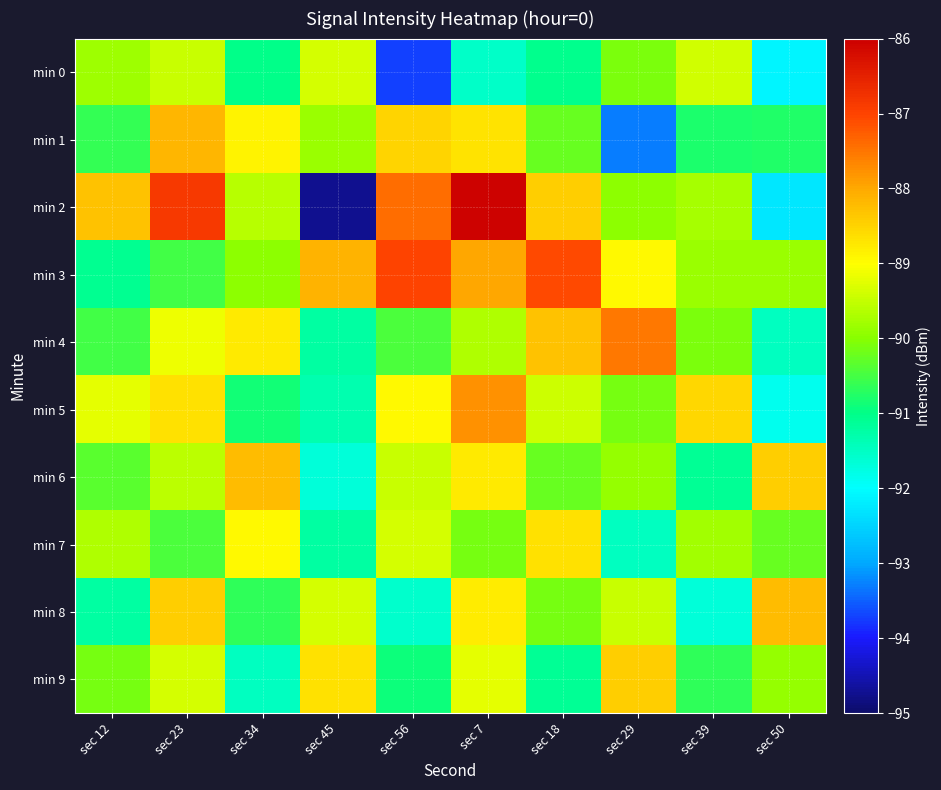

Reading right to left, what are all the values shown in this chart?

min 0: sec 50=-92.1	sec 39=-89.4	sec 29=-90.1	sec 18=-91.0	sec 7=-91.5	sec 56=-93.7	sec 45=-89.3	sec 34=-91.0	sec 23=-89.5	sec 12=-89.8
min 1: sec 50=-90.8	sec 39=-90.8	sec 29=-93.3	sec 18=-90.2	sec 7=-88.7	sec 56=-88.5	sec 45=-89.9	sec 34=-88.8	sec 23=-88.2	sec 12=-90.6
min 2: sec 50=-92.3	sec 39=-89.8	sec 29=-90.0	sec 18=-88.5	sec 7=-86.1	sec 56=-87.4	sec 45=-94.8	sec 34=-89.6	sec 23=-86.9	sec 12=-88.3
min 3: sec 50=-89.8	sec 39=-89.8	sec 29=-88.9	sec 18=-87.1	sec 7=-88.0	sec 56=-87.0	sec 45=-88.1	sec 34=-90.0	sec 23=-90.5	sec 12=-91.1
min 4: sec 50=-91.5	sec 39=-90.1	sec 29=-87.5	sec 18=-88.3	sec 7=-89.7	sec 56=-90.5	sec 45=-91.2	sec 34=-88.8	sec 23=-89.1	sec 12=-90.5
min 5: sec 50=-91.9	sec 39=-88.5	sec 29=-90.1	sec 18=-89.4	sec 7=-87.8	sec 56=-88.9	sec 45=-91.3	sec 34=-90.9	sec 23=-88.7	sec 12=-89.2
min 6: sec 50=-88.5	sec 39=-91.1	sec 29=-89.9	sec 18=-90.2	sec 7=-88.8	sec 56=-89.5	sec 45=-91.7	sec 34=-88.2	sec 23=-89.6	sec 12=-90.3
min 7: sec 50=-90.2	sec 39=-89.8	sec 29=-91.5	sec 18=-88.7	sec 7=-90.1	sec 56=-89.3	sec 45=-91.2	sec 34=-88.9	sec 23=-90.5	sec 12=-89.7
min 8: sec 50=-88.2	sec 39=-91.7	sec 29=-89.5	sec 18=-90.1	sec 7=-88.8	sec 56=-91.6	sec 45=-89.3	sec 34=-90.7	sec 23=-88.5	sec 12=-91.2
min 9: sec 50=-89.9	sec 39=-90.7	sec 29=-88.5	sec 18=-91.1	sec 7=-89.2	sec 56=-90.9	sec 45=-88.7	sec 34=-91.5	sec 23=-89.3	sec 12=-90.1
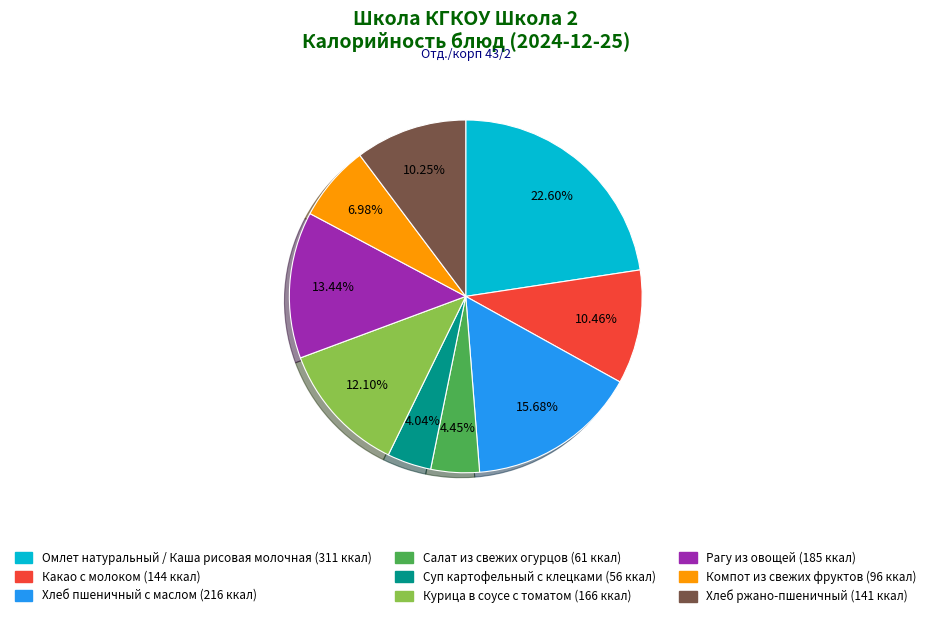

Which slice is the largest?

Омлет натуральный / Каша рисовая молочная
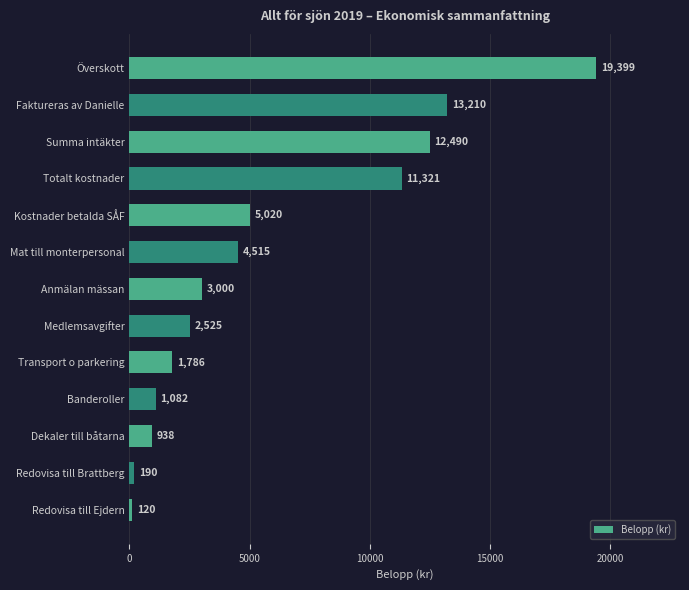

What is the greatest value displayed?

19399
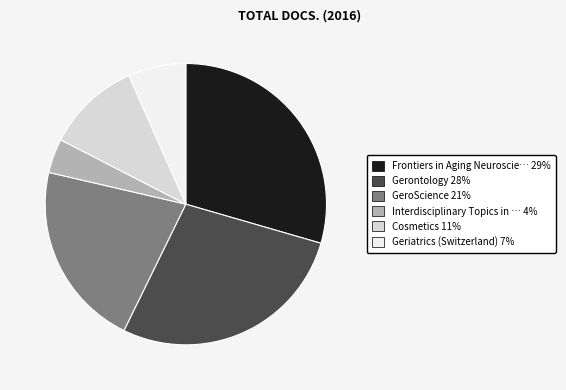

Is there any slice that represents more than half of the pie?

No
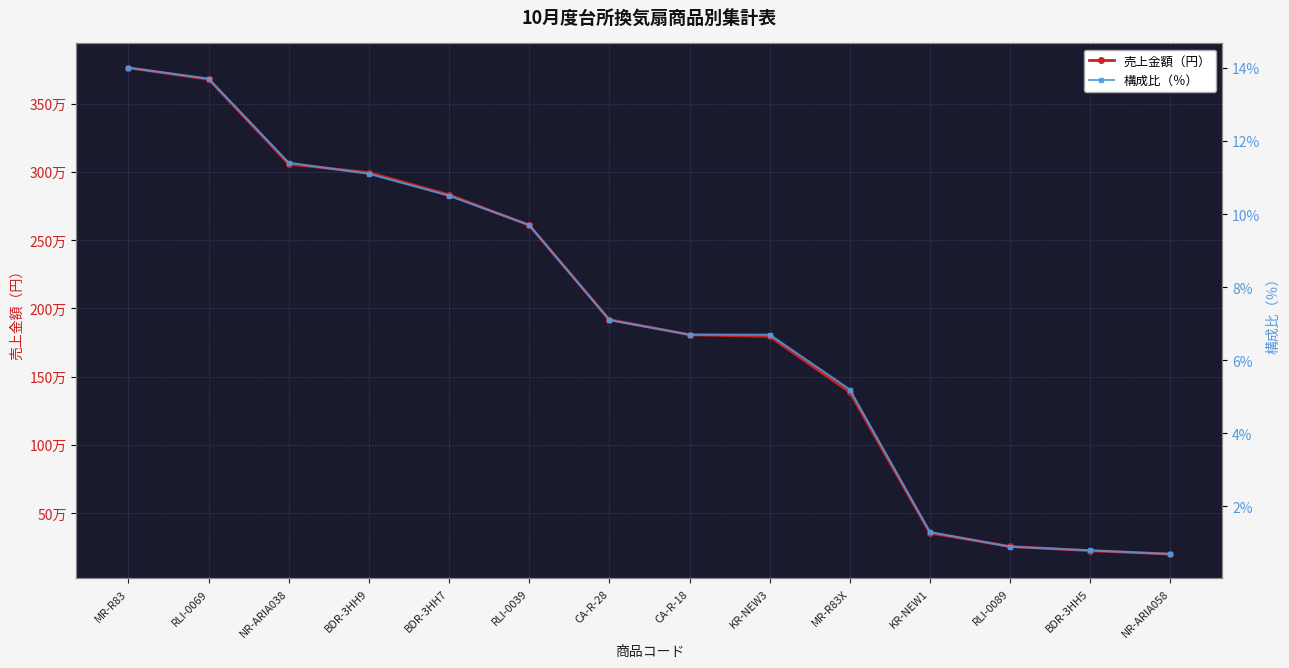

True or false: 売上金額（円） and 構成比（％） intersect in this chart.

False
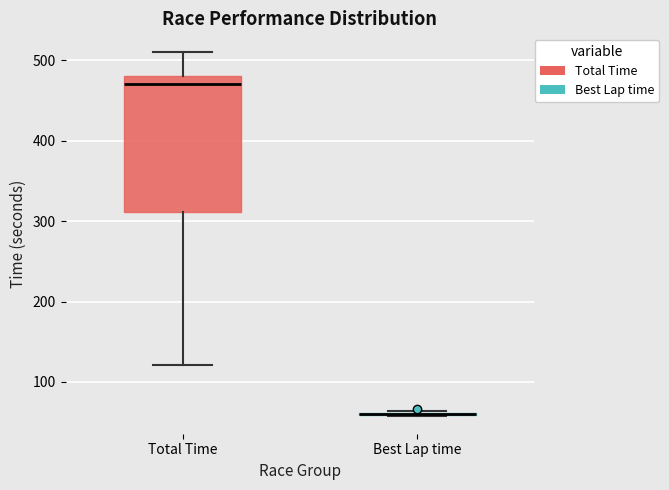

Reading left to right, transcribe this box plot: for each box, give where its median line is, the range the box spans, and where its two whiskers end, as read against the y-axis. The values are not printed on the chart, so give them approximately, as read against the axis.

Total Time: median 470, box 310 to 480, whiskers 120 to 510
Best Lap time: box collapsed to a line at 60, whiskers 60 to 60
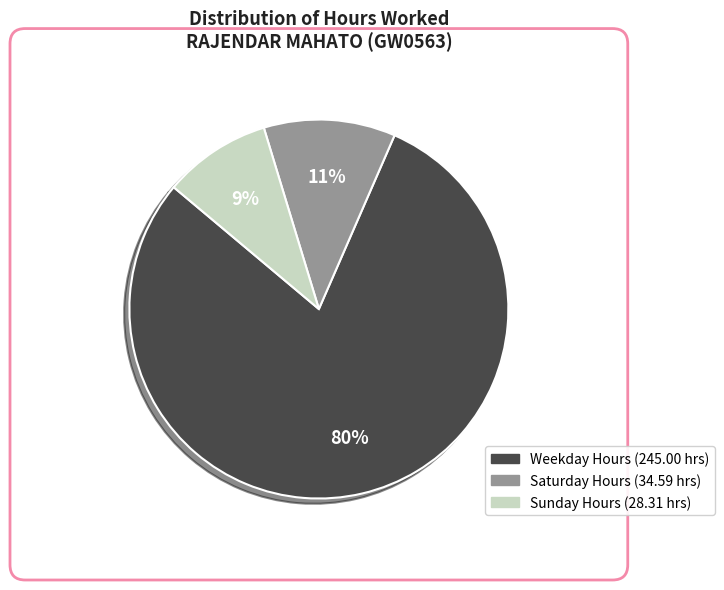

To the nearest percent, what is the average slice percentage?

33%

---

--- Requirement ---
Lay out every line of the records above as a Markdown table with the columns "Row" and "Line," numbering the rows in order. Omit blank lines and the picture lines.

--- Problem solution ---
| Row | Line |
|---|---|
| 1 | Reading right to left, what are all the values shown in this chart? |
| 2 | min 0: sec 50=-92.1	sec 39=-89.4	sec 29=-90.1	sec 18=-91.0	sec 7=-91.5	sec 56=-93.7	sec 45=-89.3	sec 34=-91.0	sec 23=-89.5	sec 12=-89.8 |
| 3 | min 1: sec 50=-90.8	sec 39=-90.8	sec 29=-93.3	sec 18=-90.2	sec 7=-88.7	sec 56=-88.5	sec 45=-89.9	sec 34=-88.8	sec 23=-88.2	sec 12=-90.6 |
| 4 | min 2: sec 50=-92.3	sec 39=-89.8	sec 29=-90.0	sec 18=-88.5	sec 7=-86.1	sec 56=-87.4	sec 45=-94.8	sec 34=-89.6	sec 23=-86.9	sec 12=-88.3 |
| 5 | min 3: sec 50=-89.8	sec 39=-89.8	sec 29=-88.9	sec 18=-87.1	sec 7=-88.0	sec 56=-87.0	sec 45=-88.1	sec 34=-90.0	sec 23=-90.5	sec 12=-91.1 |
| 6 | min 4: sec 50=-91.5	sec 39=-90.1	sec 29=-87.5	sec 18=-88.3	sec 7=-89.7	sec 56=-90.5	sec 45=-91.2	sec 34=-88.8	sec 23=-89.1	sec 12=-90.5 |
| 7 | min 5: sec 50=-91.9	sec 39=-88.5	sec 29=-90.1	sec 18=-89.4	sec 7=-87.8	sec 56=-88.9	sec 45=-91.3	sec 34=-90.9	sec 23=-88.7	sec 12=-89.2 |
| 8 | min 6: sec 50=-88.5	sec 39=-91.1	sec 29=-89.9	sec 18=-90.2	sec 7=-88.8	sec 56=-89.5	sec 45=-91.7	sec 34=-88.2	sec 23=-89.6	sec 12=-90.3 |
| 9 | min 7: sec 50=-90.2	sec 39=-89.8	sec 29=-91.5	sec 18=-88.7	sec 7=-90.1	sec 56=-89.3	sec 45=-91.2	sec 34=-88.9	sec 23=-90.5	sec 12=-89.7 |
| 10 | min 8: sec 50=-88.2	sec 39=-91.7	sec 29=-89.5	sec 18=-90.1	sec 7=-88.8	sec 56=-91.6	sec 45=-89.3	sec 34=-90.7	sec 23=-88.5	sec 12=-91.2 |
| 11 | min 9: sec 50=-89.9	sec 39=-90.7	sec 29=-88.5	sec 18=-91.1	sec 7=-89.2	sec 56=-90.9	sec 45=-88.7	sec 34=-91.5	sec 23=-89.3	sec 12=-90.1 |
| 12 | Which slice is the largest? |
| 13 | Омлет натуральный / Каша рисовая молочная |
| 14 | What is the greatest value displayed? |
| 15 | 19399 |
| 16 | Is there any slice that represents more than half of the pie? |
| 17 | No |
| 18 | True or false: 売上金額（円） and 構成比（％） intersect in this chart. |
| 19 | False |
| 20 | Reading left to right, transcribe this box plot: for each box, give where its median line is, the range the box spans, and where its two whiskers end, as read against the y-axis. The values are not printed on the chart, so give them approximately, as read against the axis. |
| 21 | Total Time: median 470, box 310 to 480, whiskers 120 to 510 |
| 22 | Best Lap time: box collapsed to a line at 60, whiskers 60 to 60 |
| 23 | To the nearest percent, what is the average slice percentage? |
| 24 | 33% |